(Source records begins)

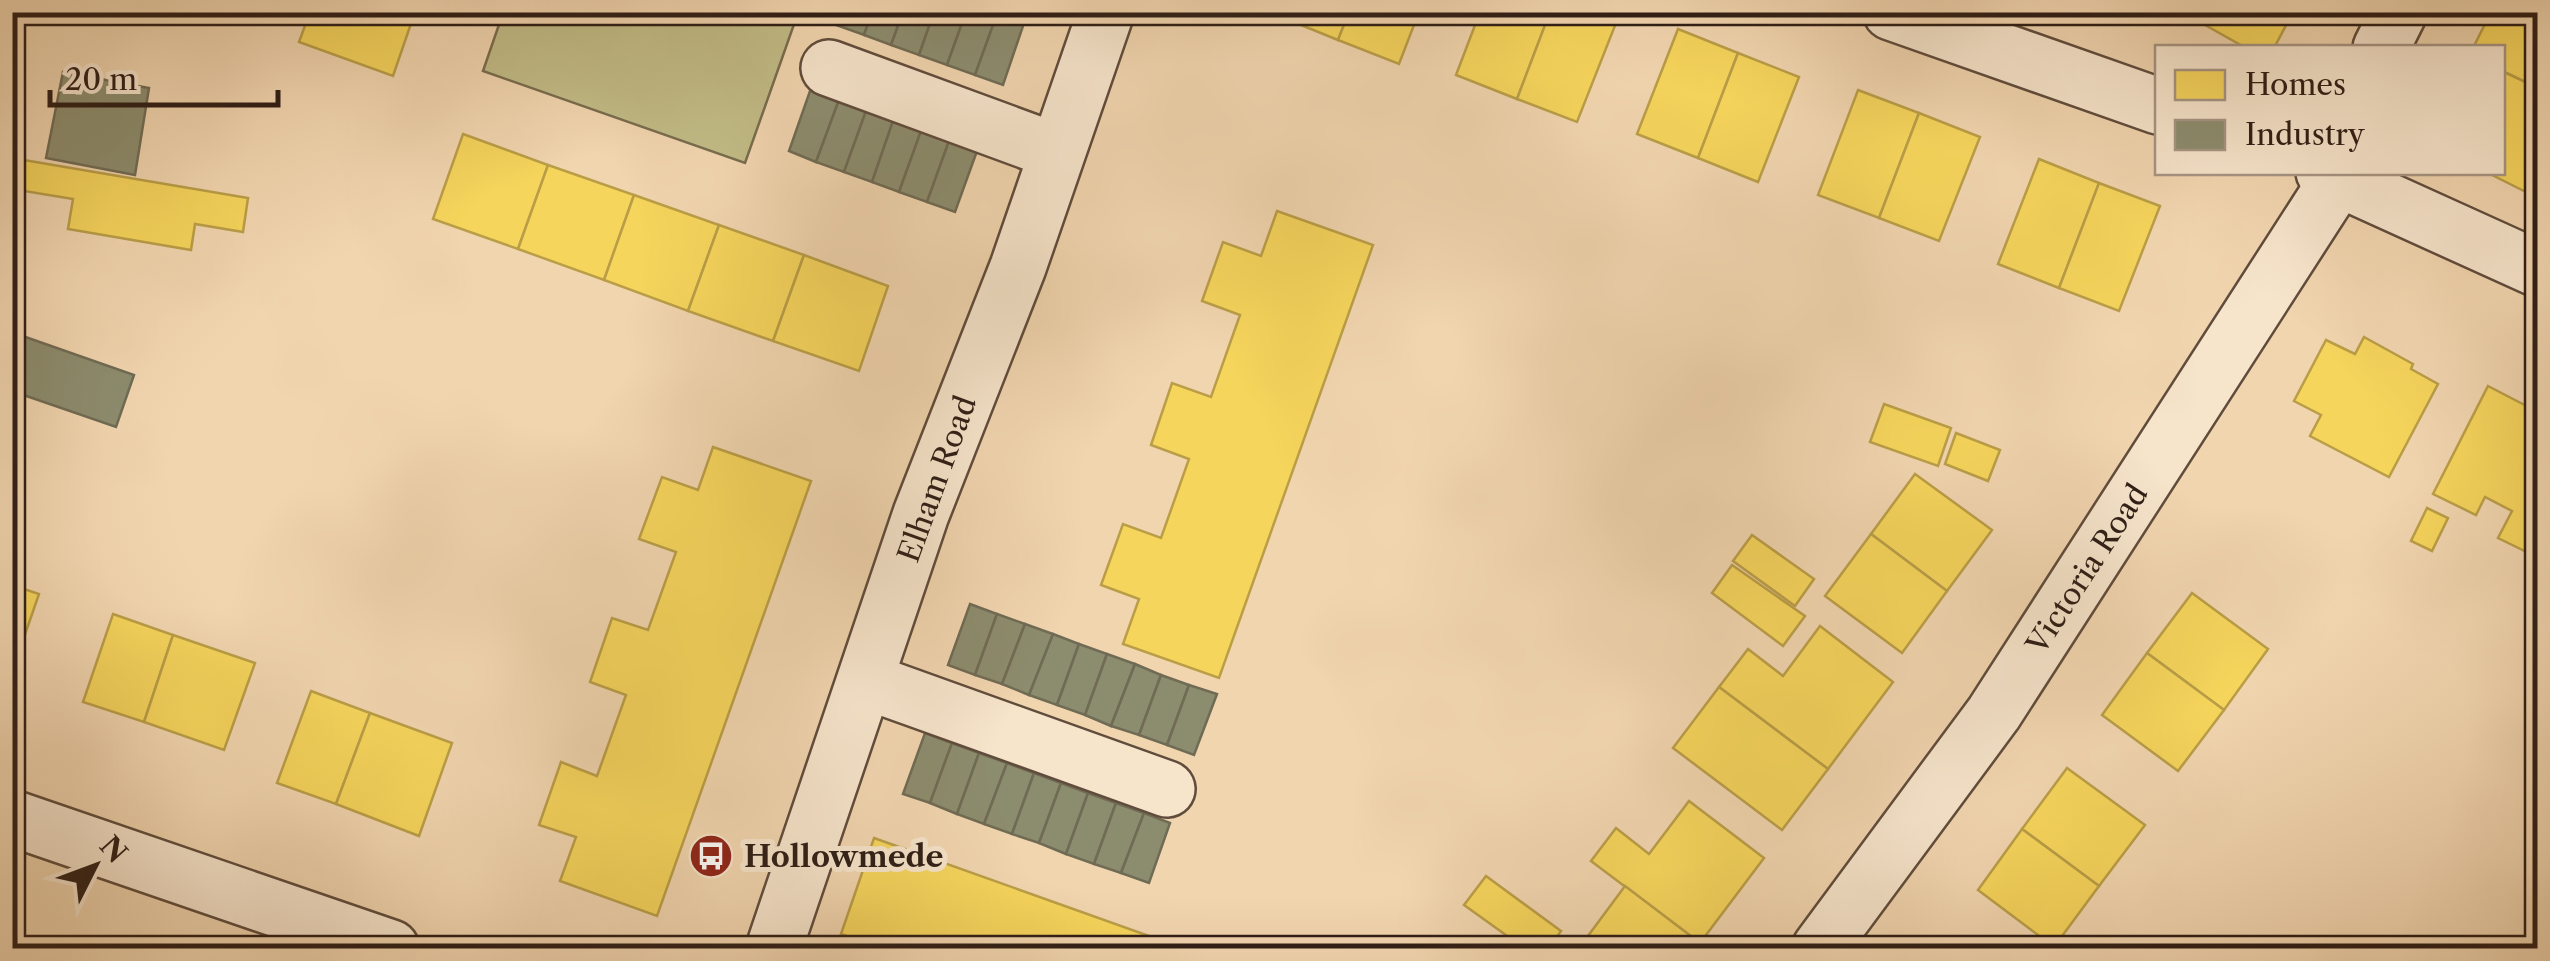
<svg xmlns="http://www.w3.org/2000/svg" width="2550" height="961" viewBox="0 0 2550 961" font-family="'Libre Caslon Text',serif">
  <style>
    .green { fill: #c1bb86; stroke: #786c4e; stroke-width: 2.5 }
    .homes { fill: #f6d55c; stroke: #ba9e47; stroke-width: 2.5 }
    .industry { fill: #8c8c6e; stroke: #706b54; stroke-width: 2.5 }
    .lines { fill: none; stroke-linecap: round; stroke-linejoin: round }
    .minor-casing { stroke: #604c3c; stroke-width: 60 }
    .minor { stroke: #f6e4cb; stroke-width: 55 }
    .labels { text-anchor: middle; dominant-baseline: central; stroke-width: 10; stroke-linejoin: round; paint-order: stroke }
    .street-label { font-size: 30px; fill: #2f1e16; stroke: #f6e4cb }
    .poi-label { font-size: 30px; font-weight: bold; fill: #2f1e16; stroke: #f6e4cb; text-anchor: start }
  </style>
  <rect width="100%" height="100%" fill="#f1d5af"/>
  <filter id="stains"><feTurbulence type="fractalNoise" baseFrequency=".002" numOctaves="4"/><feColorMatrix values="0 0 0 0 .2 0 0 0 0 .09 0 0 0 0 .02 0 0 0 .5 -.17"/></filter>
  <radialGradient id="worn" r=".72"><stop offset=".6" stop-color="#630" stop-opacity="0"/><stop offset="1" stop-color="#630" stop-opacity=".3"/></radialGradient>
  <polygon class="green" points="503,13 503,12 798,13 745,163 483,71"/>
  <g class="homes">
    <polygon points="310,12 415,12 393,76 299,42"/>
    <polygon points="1281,12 1349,12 1338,40 1279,16"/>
    <polygon points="1349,12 1419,12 1399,64 1338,40"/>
    <polygon points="1480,12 1550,12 1517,99 1456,75"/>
    <polygon points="1550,12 1605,12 1618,18 1577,122 1517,99"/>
    <polygon points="2194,12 2293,12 2274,48 2246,48 2191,17"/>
    <polygon points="2491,12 2538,12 2538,88 2502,71 2502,48 2473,48"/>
    <polygon points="1678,29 1738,53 1698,158 1637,134"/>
    <polygon points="1738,53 1799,77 1758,182 1698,158"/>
    <polygon points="2502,71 2538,88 2538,198 2486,172 2502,172"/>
    <polygon points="1858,90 1919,113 1879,218 1818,195"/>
    <polygon points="1919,113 1980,137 1939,241 1879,218"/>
    <polygon points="463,134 548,165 518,249 433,219"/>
    <polygon points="12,158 248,198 243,232 195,224 191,250 68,229 73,199 12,189"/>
    <polygon points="2039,159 2099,183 2059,288 1998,264"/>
    <polygon points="548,165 634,195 604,280 518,249"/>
    <polygon points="2099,183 2160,206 2119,311 2059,288"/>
    <polygon points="634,195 719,225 688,311 604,280"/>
    <polygon points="1277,211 1373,245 1219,678 1123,644 1139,599 1101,585 1123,524 1161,538 1189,459 1151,445 1172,383 1211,397 1240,315 1202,301 1223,242 1261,256"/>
    <polygon points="719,225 804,255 773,341 688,311"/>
    <polygon points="804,255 888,286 859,371 773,341"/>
    <polygon points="2364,337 2413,364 2411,369 2438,384 2389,477 2310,436 2321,415 2294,401 2326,340 2355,354"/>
    <polygon points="2488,386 2538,412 2538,542 2531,554 2498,538 2512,511 2485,497 2476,515 2433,494"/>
    <polygon points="1884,404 1951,428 1938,466 1870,442"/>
    <polygon points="1956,433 2000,450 1988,481 1945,464"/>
    <polygon points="713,447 811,481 657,916 560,881 576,837 539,825 561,762 597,776 626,695 590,682 612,618 648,630 676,552 639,539 662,477 698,490"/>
    <polygon points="1915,474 1992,530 1947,591 1871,534"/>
    <polygon points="2427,508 2448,518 2432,551 2411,541"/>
    <polygon points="1871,534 1947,591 1902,653 1825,596"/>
    <polygon points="1752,535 1814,579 1795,606 1733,561"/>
    <polygon points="1732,565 1805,616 1783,646 1712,593"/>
    <polygon points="12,585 39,594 12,672"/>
    <polygon points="2192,593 2268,649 2224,710 2147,653"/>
    <polygon points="113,614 173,635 144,722 83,702"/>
    <polygon points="1820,626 1893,682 1828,769 1719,687 1748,649 1783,676"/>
    <polygon points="173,635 255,663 224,750 144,722"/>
    <polygon points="2147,653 2224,710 2178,771 2102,715"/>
    <polygon points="1719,687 1828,769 1782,830 1673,748"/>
    <polygon points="311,691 370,713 336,804 277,783"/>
    <polygon points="370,713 452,743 419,836 336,804"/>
    <polygon points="2067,768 2145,825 2099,886 2022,829"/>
    <polygon points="1689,801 1764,858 1700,943 1591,861 1616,828 1649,854"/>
    <polygon points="2022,829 2099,886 2054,947 1978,890"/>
    <polygon points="874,838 1166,942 1164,948 881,948 841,934"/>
    <polygon points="1486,876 1561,931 1549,948 1524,948 1464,905"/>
    <polygon points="1625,886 1700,943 1696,948 1579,948"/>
  </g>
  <g class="industry">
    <polygon points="840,12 872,12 864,35 836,25"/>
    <polygon points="872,12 903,12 891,45 864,35"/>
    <polygon points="903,12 934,12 919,55 891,45"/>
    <polygon points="934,12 966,12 947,65 919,55"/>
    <polygon points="966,12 997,14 975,75 947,65"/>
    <polygon points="997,14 1024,23 1003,85 975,75"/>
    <polygon points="63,72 149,88 135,175 46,158"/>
    <polygon points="810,91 839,100 816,162 789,151"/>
    <polygon points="839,100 866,111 844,172 816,162"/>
    <polygon points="866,111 893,121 872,182 844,172"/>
    <polygon points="893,121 921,131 899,192 872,182"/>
    <polygon points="921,131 949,141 927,202 899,192"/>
    <polygon points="949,141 977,151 955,212 927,202"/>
    <polygon points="14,333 134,375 116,427 12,391"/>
    <polygon points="970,604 997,614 975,675 948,665"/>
    <polygon points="997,614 1025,624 1002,684 975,675"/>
    <polygon points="1025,624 1053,634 1029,695 1002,684"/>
    <polygon points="1053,634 1079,644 1057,705 1029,695"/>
    <polygon points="1079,644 1107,654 1085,715 1057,705"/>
    <polygon points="1107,654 1135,664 1111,726 1085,715"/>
    <polygon points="1135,664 1161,675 1139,735 1111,726"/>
    <polygon points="1161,675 1189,685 1167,745 1139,735"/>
    <polygon points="1189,685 1217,694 1194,755 1167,745"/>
    <polygon points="925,733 952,743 930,803 903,794"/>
    <polygon points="952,743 979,753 957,814 930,803"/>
    <polygon points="979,753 1007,763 984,824 957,814"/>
    <polygon points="1007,763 1034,773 1012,834 984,824"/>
    <polygon points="1034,773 1061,783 1039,843 1012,834"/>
    <polygon points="1061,783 1088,793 1066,854 1039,843"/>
    <polygon points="1088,793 1116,803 1094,864 1066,854"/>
    <polygon points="1116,803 1144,813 1121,873 1094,864"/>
    <polygon points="1144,813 1170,823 1149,883 1121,873"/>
  </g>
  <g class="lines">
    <g class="minor-casing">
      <g id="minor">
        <polyline points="1891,12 2158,106"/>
        <polyline points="2381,48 2399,12"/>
        <polyline points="829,68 1055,151"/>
        <polyline points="2324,172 2538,269"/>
        <polyline points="866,681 1167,789"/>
        <polyline points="12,818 391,948"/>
        <polyline points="774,948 921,514 1018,267 1106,12"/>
        <polyline points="1820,948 1994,713 2338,179"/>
      </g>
    </g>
    <use href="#minor" class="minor"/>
  </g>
  <defs>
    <g id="bus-disc" transform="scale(2.25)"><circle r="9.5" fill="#8f2418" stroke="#f6e4cb"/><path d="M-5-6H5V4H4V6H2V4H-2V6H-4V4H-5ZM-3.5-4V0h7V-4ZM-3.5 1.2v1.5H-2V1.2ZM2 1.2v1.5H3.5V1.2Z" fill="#fff"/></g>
  </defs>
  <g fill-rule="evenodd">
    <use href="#bus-disc" x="711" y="856"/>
  </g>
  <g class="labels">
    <g class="street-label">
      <text transform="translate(937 479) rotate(-70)">Elham Road</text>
      <text transform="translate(2087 569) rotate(-57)">Victoria Road</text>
    </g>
    <g class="poi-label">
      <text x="744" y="856">Hollowmede</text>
    </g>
  </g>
  <rect width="2550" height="961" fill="none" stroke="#f1d5af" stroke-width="50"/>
  <rect x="15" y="15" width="2520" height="931" fill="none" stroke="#2f1e16" stroke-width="5"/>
  <rect x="25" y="25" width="2500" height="911" fill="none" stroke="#2f1e16" stroke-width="2.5"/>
  <rect x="2155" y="45" width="350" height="130" fill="#f6e4cb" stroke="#a69583" stroke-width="2.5"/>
  <rect x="2175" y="70" width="50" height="30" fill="#f6d55c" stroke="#a69583" stroke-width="2.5"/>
  <text x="2245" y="95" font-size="30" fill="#2f1e16">Homes</text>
  <rect x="2175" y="120" width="50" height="30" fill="#8c8c6e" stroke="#a69583" stroke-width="2.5"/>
  <text x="2245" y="145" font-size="30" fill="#2f1e16">Industry</text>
  <g transform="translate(95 866) rotate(48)" stroke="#f6e4cb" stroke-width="8" paint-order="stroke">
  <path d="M0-8L18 38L0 25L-18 38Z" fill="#2f1e16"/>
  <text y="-15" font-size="28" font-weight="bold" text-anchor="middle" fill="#2f1e16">N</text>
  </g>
  <path d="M50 90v15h228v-15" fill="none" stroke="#2f1e16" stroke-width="5"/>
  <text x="65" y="90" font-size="30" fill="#2f1e16" stroke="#f6e4cb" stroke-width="8" paint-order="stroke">20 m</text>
  <rect width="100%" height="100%" filter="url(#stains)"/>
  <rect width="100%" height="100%" fill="url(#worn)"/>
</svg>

(Source records ends)

• [Task to complete]: Look over the material above and show each line where "lines" appears.

• [Answer to this exercise]:
    .lines { fill: none; stroke-linecap: round; stroke-linejoin: round }
  <g class="lines">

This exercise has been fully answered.